WORK REQUEST –
Please repeat every one of the entries below word for word, leaving out the pictures.
----------------
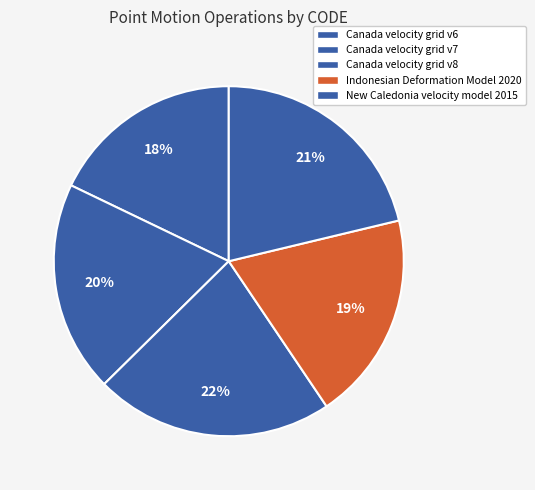

What is the smallest slice in the pie chart?

Canada velocity grid v6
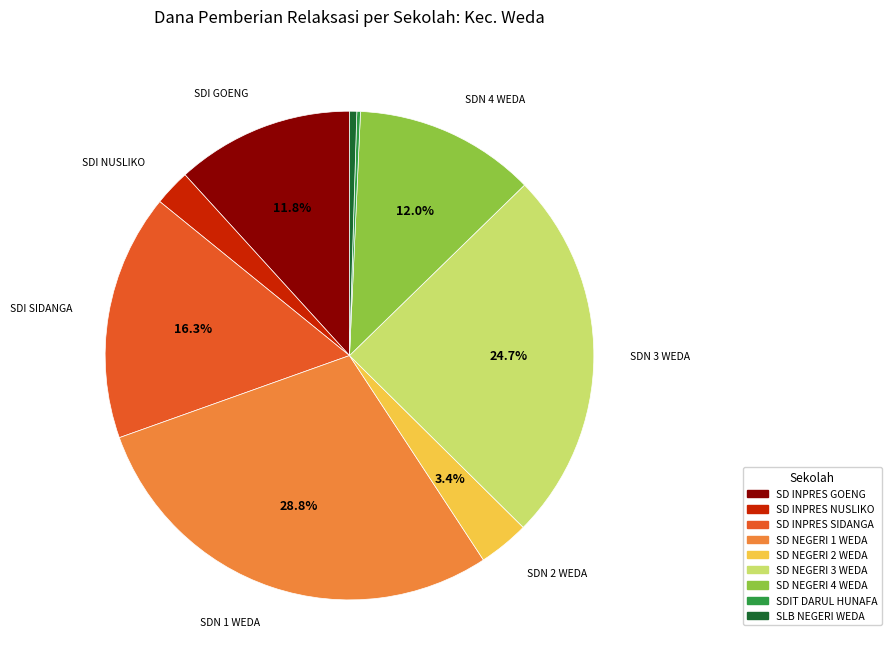

To the nearest percent, what is the average slice percentage?

11%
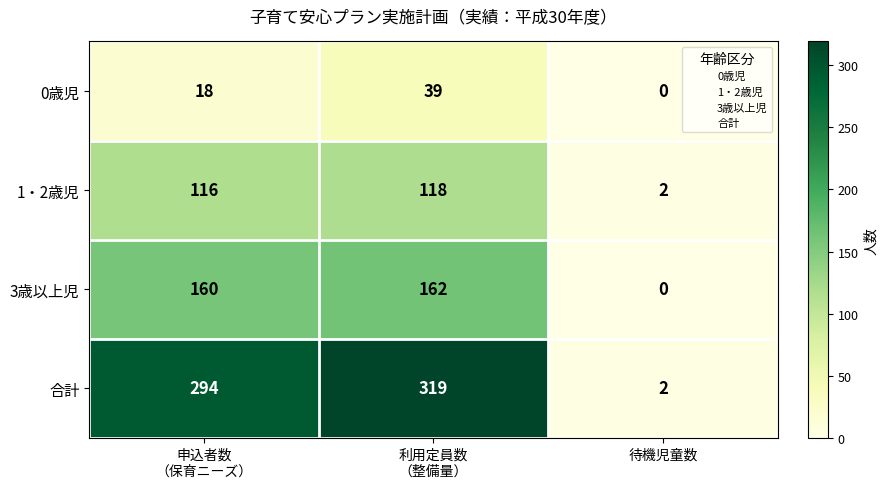

At how many categories does at least one series exceed 162?

2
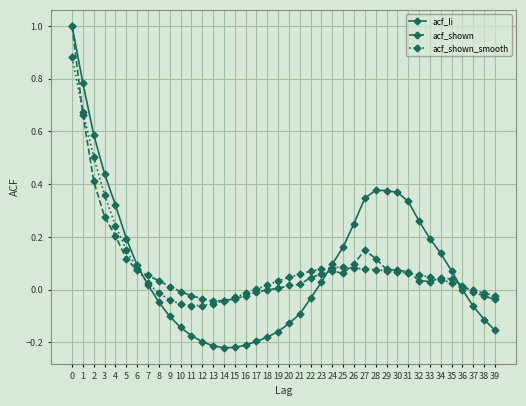

What is the total value across all series at 3?

1.1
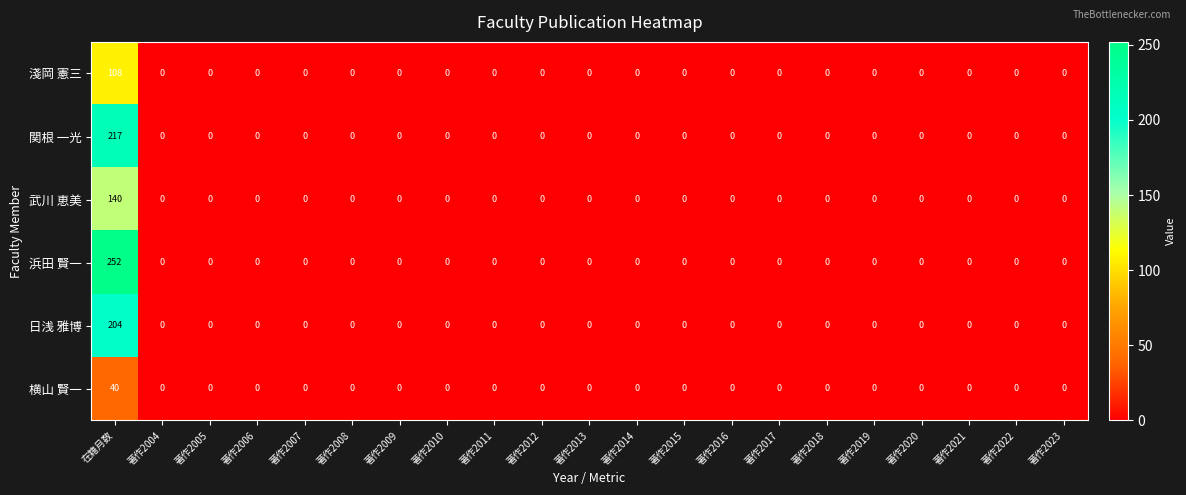

Which series has the widest spread of values?

浜田 賢一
----------------
WRITTEN ANSWER –
What is the smallest slice in the pie chart?

Canada velocity grid v6

To the nearest percent, what is the average slice percentage?

11%

At how many categories does at least one series exceed 162?

2

What is the total value across all series at 3?

1.1

Which series has the widest spread of values?

浜田 賢一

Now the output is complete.